我正在尝试使用Flume将一些数据流式传输到HDFS,并将单个代理配置为具有netcat源,内存通道和HDFS接收器。
配置如下:
a1.sources = src1
a1.channels = ch1
a1.sinks = snk1
# SOURCES CONFIGURATION
a1.sources.src1.type = netcat
a1.sources.src1.bind = 0.0.0.0
a1.sources.src1.port = 99999
a1.sources.src1.ack-every-event = false
# SOURCE -> CHANNEL
a1.sources.src1.channels = ch1
# SINKS' CONFIGURATION
a1.sinks.snk1.type = hdfs
a1.sinks.snk1.hdfs.path = /somepath
a1.sinks.snk1.hdfs.writeFormat = Text
a1.sinks.snk1.hdfs.fileType = DataStream
a1.sinks.snk1.hdfs.inUseSuffix = .tmp
a1.sinks.snk1.hdfs.filePrefix = prefix_file
a1.sinks.snk1.hdfs.batchSize = 75000
a1.sinks.snk1.hdfs.rollInterval = 120
a1.sinks.snk1.hdfs.rollCount = 0
a1.sinks.snk1.hdfs.idleTimeout = 0
#128MB for each file maximum = 128 * 1024 (MB) * 1024 (KB) = ...
a1.sinks.snk1.hdfs.rollSize = 134217728
a1.sinks.snk1.hdfs.threadsPoolSize = 25
# SINK <- CHANNEL
a1.sinks.snk1.channel = ch1
# CHANNELS' CONFIGURATION
a1.channels.ch1.type = memory
a1.channels.ch1.capacity = 5000000
a1.channels.ch1.transactionCapacity = 100000
#412MB of byte capacity = 412 * 1024 * 1024 byte
#a1.channels.ch1.byteCapacity = 432013312
但是,如果我发送超过特定带宽的消息,我会收到以下异常:
2014-11-21 05:48:07,035 (netcat-handler-0) [WARN - org.apache.flume.source.NetcatSource$NetcatSocketHandler.processEvents(NetcatSource.java:407)] Error processing event.

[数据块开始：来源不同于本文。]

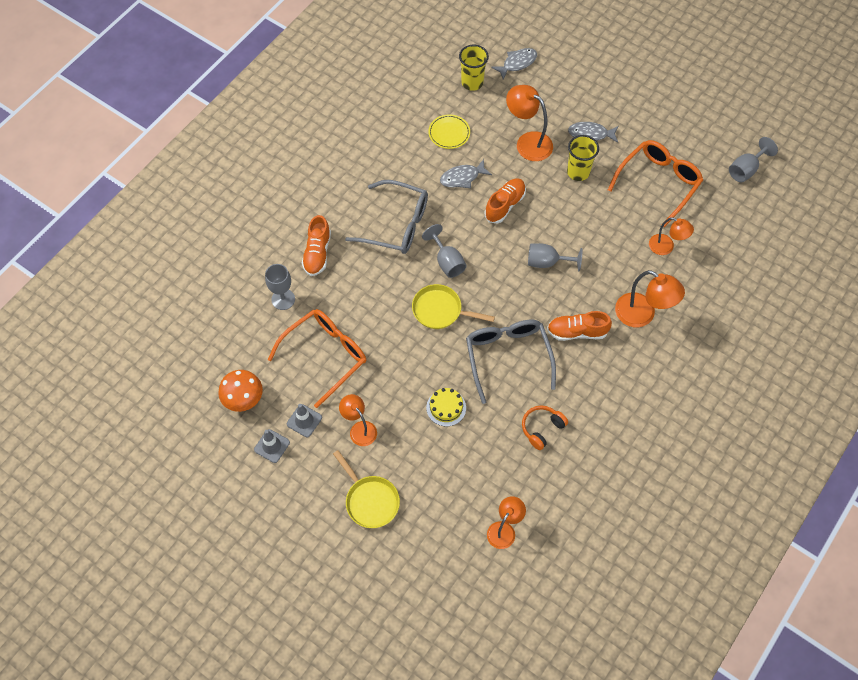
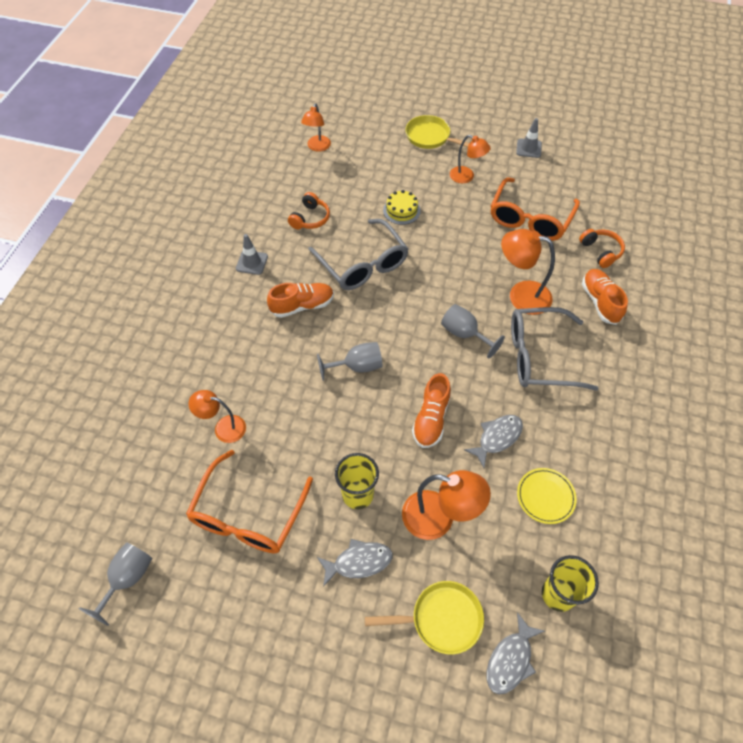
camera: 160 degrees right, 5 degrees down
(244, 399) = (574, 170): orange mushroom -> none
(283, 299) = (601, 251): grey goblet -> orange headphones
(304, 421) = (515, 170): grey traffic cone -> grey traffic cone (252, 262)
(440, 310) = (447, 285): yellow pan -> yellow pan (441, 619)
(642, 315) = (237, 342): orange lamp -> orange lamp (521, 295)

Exception follows.
org.apache.flume.ChannelException: Unable to put event on required channel: org.apache.flume.channel.MemoryChannel{name: ch1}
at org.apache.flume.channel.ChannelProcessor.processEvent(ChannelProcessor.java:275)
at org.apache.flume.source.NetcatSource$NetcatSocketHandler.processEvents(NetcatSource.java:394)
at org.apache.flume.source.NetcatSource$NetcatSocketHandler.run(NetcatSource.java:321)
at java.util.concurrent.Executors$RunnableAdapter.call(Executors.java:471)
at java.util.concurrent.FutureTask.run(FutureTask.java:262)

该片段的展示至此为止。